### EXCERPTED RECORDS
BEGIN

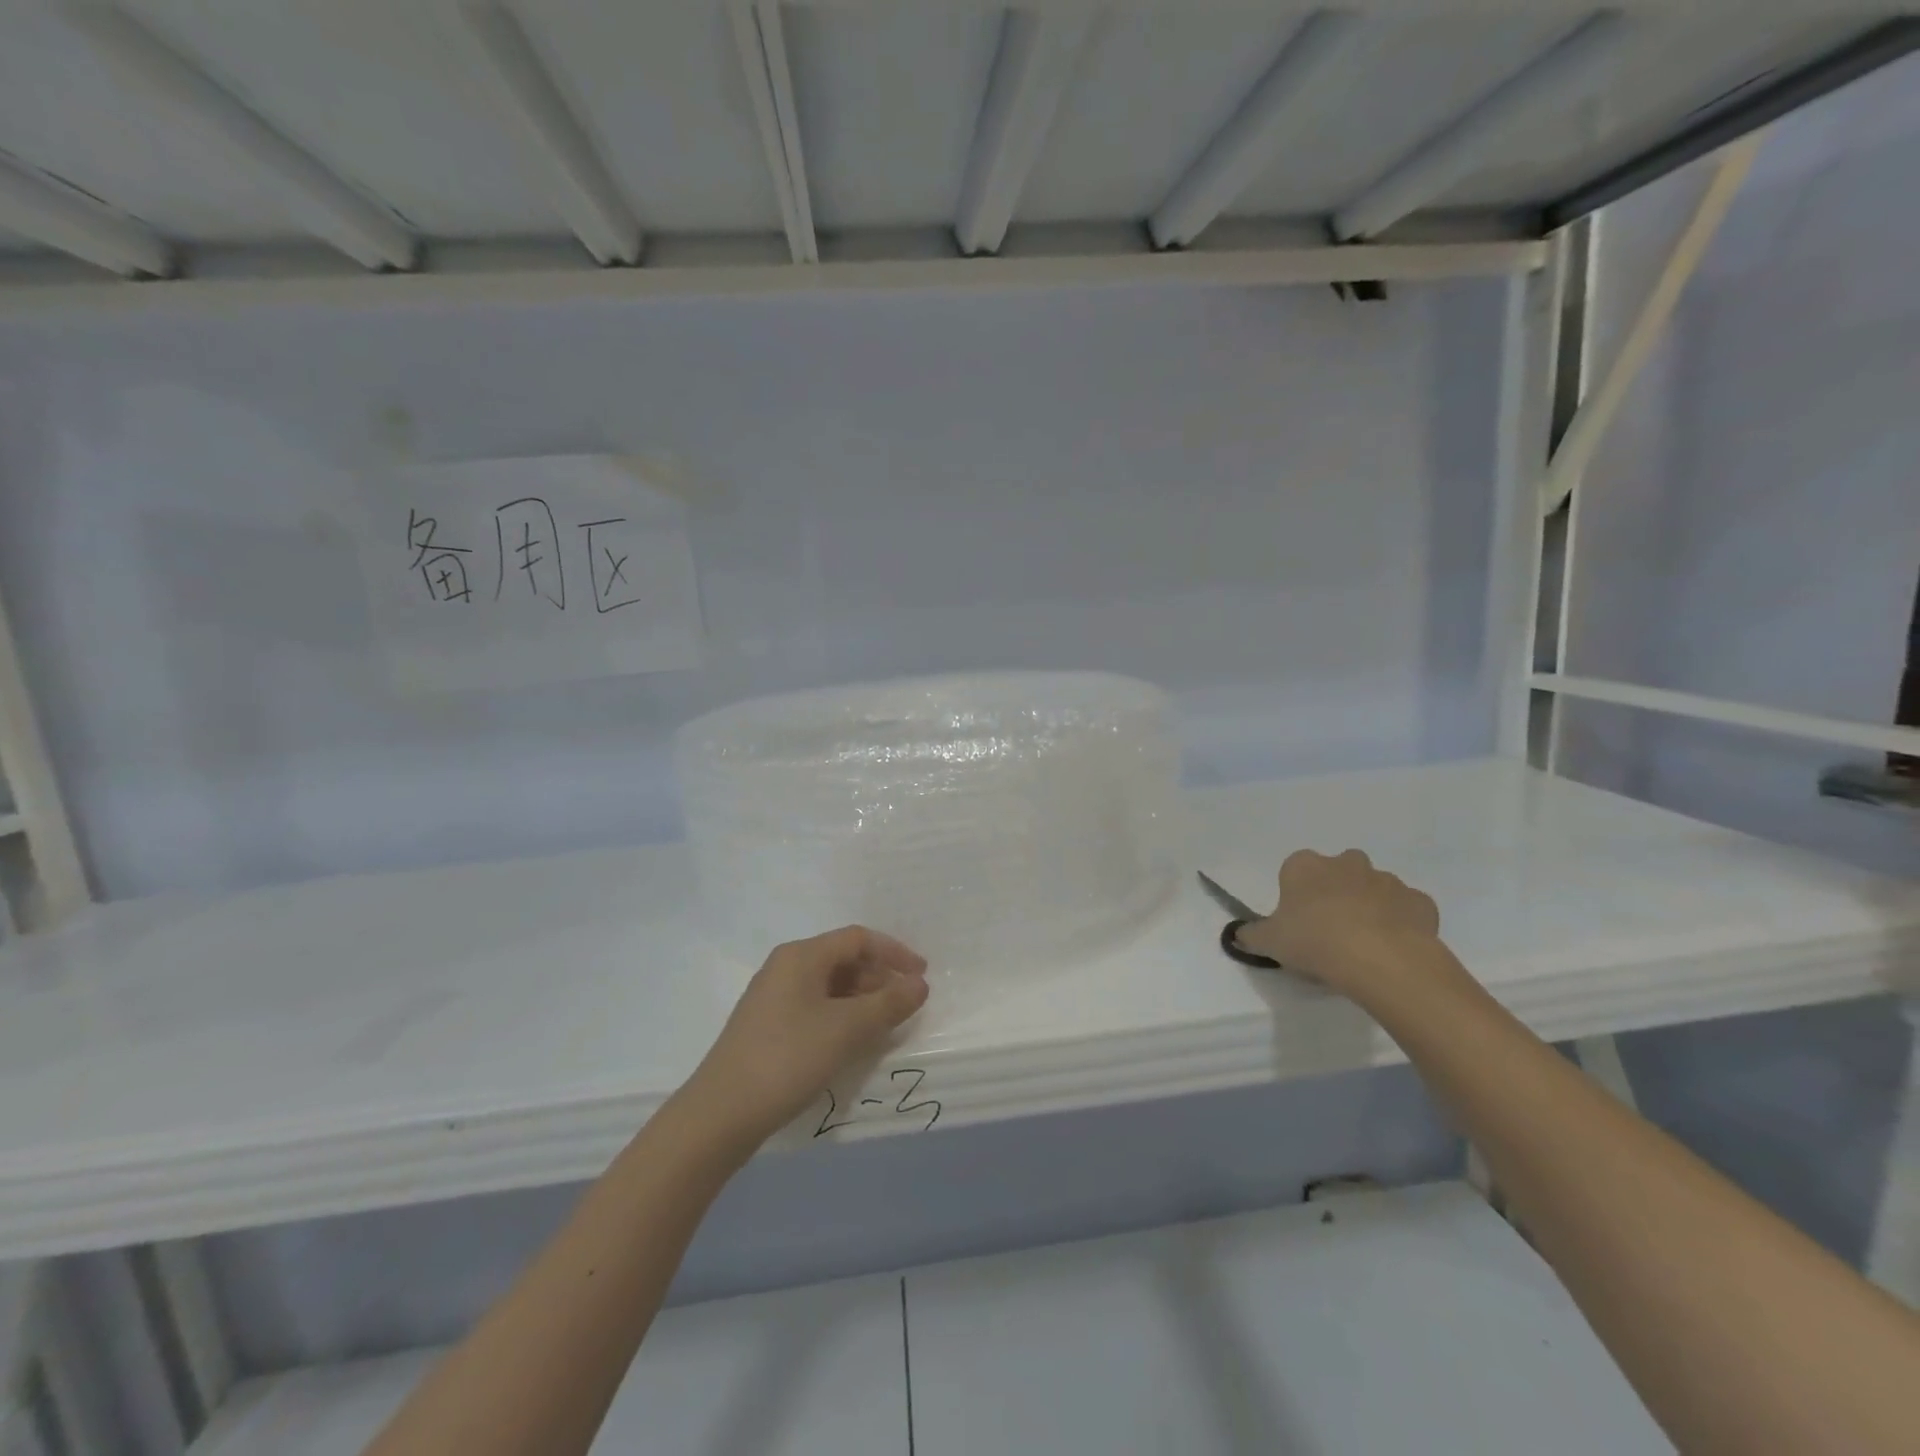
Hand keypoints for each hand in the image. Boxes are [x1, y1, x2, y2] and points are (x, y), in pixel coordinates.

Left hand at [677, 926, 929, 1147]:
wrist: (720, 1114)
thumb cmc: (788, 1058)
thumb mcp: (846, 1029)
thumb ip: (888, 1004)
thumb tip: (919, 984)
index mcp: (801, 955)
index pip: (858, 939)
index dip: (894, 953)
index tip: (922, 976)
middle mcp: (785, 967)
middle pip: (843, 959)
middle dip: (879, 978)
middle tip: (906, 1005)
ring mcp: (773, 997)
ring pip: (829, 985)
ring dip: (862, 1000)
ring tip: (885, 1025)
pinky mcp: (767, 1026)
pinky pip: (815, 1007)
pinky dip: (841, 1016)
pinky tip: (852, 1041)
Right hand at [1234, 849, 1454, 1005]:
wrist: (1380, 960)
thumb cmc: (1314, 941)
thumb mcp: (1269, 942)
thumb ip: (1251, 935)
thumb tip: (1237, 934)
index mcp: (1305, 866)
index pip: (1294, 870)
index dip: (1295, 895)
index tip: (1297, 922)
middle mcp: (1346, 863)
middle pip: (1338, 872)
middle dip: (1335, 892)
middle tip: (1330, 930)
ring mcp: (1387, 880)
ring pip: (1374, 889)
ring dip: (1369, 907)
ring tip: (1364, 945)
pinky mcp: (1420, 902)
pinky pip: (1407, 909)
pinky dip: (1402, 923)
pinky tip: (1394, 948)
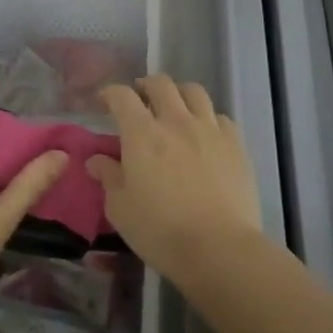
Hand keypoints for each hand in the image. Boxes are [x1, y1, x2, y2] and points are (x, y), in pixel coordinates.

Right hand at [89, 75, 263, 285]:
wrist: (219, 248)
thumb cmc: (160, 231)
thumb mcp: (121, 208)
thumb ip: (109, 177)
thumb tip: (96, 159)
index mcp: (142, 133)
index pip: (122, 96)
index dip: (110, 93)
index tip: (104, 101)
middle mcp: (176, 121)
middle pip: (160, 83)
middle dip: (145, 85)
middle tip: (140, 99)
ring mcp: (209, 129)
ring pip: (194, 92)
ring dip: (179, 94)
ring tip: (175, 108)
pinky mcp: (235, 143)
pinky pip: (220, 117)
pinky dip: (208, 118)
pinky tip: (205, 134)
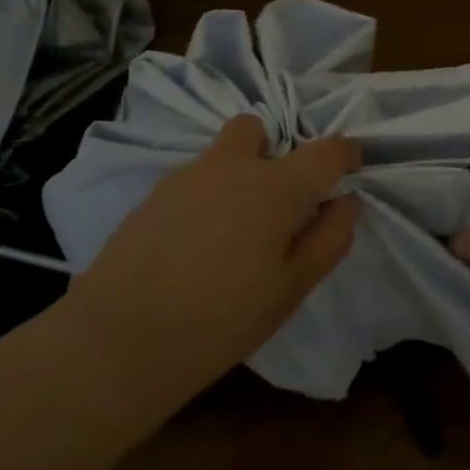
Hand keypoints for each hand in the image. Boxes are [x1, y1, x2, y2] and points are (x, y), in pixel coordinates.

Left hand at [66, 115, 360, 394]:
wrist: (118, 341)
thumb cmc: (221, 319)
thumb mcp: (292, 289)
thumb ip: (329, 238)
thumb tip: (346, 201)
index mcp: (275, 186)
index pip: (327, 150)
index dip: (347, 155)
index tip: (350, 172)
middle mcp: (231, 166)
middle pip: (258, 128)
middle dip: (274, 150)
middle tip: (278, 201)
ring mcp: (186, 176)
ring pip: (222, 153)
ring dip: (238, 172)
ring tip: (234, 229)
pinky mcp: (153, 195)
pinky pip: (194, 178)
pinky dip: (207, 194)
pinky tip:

END

In the listing above, find the line with "pinky dip: (1402, 923)" and the line with "index mcp: (142, 133)". Copy both of them and every line between, exactly, but not the pictures.

pinky dip: (1402, 923)
pinky tip: (1394, 948)
Hand keypoints for each hand in the image. Boxes are [x1, y1, x2, y2] and points are (x, y), in pixel coordinates.

Right hand at [89, 75, 263, 285]:
wrist: (219, 248)
thumb cmc: (160, 231)
thumb mcp: (121, 208)
thumb ip: (109, 177)
thumb tip: (96, 159)
index mcp: (142, 133)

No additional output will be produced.